Your goal: Which lines of the records below contain the string "compris"? Report each of them.

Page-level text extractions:

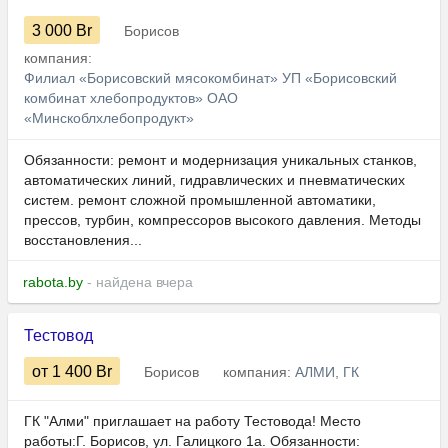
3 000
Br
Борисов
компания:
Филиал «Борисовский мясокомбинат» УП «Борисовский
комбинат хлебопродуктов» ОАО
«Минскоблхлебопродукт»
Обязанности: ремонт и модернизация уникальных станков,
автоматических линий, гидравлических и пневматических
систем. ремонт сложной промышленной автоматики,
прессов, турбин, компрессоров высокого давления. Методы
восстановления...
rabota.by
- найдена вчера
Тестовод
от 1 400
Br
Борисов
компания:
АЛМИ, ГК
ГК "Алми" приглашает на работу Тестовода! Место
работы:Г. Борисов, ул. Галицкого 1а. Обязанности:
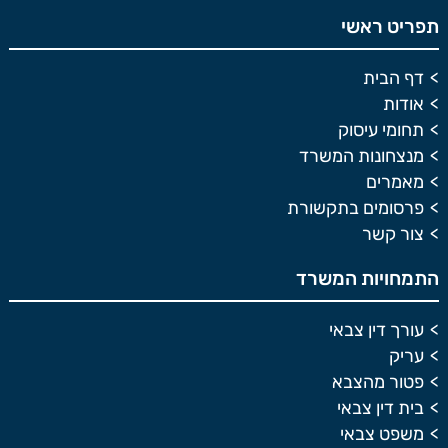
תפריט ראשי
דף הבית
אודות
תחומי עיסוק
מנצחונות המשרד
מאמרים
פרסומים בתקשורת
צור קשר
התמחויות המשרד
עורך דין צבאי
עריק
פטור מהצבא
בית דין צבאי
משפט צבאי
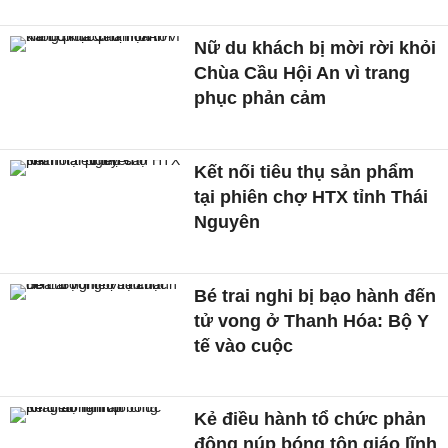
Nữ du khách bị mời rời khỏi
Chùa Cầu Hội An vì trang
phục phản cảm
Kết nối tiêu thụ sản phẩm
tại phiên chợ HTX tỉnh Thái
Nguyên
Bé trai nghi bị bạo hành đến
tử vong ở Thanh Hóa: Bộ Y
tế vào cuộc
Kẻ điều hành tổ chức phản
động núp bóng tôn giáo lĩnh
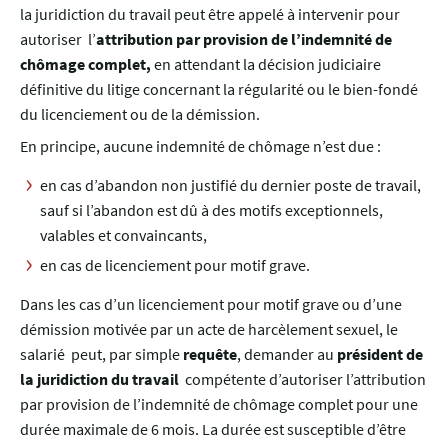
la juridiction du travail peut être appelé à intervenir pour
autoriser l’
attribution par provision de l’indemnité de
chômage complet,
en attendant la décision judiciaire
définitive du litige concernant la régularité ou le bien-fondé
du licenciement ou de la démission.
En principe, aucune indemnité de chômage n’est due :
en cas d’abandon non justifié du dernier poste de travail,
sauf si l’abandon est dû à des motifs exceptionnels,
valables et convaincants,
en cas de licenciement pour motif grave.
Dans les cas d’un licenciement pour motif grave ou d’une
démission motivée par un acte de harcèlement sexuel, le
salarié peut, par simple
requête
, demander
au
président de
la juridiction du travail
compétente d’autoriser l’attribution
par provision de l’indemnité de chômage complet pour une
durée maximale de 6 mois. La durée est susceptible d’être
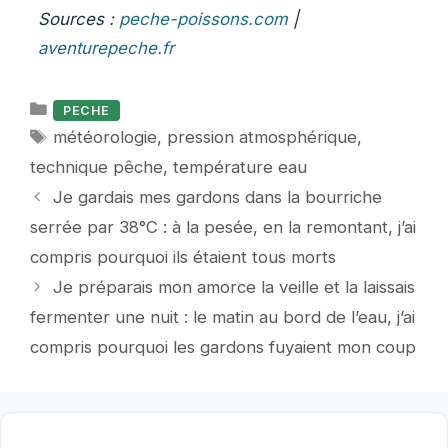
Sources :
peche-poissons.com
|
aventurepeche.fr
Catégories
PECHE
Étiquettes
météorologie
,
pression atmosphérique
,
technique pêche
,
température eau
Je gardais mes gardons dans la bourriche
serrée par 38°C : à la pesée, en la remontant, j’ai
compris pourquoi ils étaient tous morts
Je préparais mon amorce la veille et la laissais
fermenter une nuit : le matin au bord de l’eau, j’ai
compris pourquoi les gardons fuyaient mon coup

Solved exercise:
compris pourquoi ils étaient tous morts
compris pourquoi les gardons fuyaient mon coup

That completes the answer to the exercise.